"To arms, Americans, to arms": Creating Cosmopolitan States in the Atlantic World

Sunday, January 8, 2012: 11:00 AM
Chicago Ballroom G (Chicago Marriott Downtown)
Vanessa Mongey, The New School
In Answer to the Declaration of the American Congress, British pamphleteer John Lind ironically noted that if the North American colonists were acknowledged as independent citizens of a foreign state, a pirate like Captain Kidd could just as easily declare himself independent and escape prosecution. "Instead of the guilty pirate, he would have become the independent prince” Lind derided, “and taken among the 'maritime' powers -'that separate and equal station, to which'- he too might have discovered- 'the laws of nature and of nature's God entitled him.'” This paper explores what happened when “pirates” declared themselves to be independent princes, or, in the context of this paper, independent republicans.

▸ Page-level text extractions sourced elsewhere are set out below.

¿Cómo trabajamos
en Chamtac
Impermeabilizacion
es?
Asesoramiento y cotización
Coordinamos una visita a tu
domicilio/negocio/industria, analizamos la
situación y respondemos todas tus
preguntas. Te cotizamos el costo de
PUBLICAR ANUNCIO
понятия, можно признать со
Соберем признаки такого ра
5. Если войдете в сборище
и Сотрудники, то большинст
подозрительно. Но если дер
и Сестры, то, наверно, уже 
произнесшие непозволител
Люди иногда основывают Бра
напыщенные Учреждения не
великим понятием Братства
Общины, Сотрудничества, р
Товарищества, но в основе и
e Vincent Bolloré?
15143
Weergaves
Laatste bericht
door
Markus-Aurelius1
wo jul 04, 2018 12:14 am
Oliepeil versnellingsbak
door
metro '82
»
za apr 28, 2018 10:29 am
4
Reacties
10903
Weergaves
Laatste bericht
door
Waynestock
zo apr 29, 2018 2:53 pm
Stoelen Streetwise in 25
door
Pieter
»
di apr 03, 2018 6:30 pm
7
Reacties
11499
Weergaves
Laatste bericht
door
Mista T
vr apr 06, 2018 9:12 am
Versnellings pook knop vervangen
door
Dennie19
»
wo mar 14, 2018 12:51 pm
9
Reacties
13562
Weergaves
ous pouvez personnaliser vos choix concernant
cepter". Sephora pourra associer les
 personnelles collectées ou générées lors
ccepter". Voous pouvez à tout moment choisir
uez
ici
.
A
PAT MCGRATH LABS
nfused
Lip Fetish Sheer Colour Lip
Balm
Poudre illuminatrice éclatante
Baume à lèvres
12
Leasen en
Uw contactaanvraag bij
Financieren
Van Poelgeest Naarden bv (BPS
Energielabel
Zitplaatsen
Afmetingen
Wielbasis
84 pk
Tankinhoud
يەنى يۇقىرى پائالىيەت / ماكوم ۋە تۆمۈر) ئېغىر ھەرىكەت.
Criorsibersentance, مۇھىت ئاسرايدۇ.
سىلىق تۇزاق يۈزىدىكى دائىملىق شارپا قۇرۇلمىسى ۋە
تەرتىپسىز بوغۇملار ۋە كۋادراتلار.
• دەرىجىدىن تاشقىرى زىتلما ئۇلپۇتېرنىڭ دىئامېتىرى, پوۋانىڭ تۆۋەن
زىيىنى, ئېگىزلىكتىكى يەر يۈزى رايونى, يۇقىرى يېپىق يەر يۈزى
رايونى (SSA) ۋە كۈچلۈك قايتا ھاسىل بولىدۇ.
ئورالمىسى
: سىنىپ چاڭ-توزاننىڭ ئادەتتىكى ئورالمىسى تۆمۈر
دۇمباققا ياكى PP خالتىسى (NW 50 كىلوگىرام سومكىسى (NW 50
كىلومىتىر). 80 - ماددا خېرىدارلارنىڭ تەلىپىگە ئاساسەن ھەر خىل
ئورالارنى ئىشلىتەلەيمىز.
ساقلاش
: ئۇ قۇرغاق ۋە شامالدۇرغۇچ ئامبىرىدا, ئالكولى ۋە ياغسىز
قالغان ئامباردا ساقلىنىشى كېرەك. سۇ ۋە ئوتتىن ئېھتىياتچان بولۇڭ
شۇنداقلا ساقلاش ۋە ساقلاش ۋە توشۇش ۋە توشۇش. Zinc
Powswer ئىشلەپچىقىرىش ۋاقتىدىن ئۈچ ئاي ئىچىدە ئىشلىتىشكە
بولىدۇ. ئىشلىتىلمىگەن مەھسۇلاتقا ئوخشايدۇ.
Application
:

At the turn of the nineteenth century, Spanish-American independent leaders welcomed thousands of foreigners in their fight against the Spanish crown. However, armed with letters of marque given by Spanish American agents, some of these foreign privateers took possession of various regions and created their own states. Articulating philosophical and legal justifications for rebellion and independence, the founders of these republics had to convince the rest of the world that their authority was legitimate. They therefore created a state apparatus, including declarations of independence, constitutions, and laws, that revealed how men of different ethnic, cultural and linguistic backgrounds attempted to constitute themselves as an imagined community. They fleshed out a cosmopolitan political culture. This presentation argues that these expeditions are evidence for the globalization of the revolutionary ideologies that promoted the notion of popular sovereignty, constitutionalism, natural rights, civil and political freedoms, and self-determination by the “people,” ideologies that were inaugurated with the success of U.S. independence in 1783 and the French Revolution in 1789.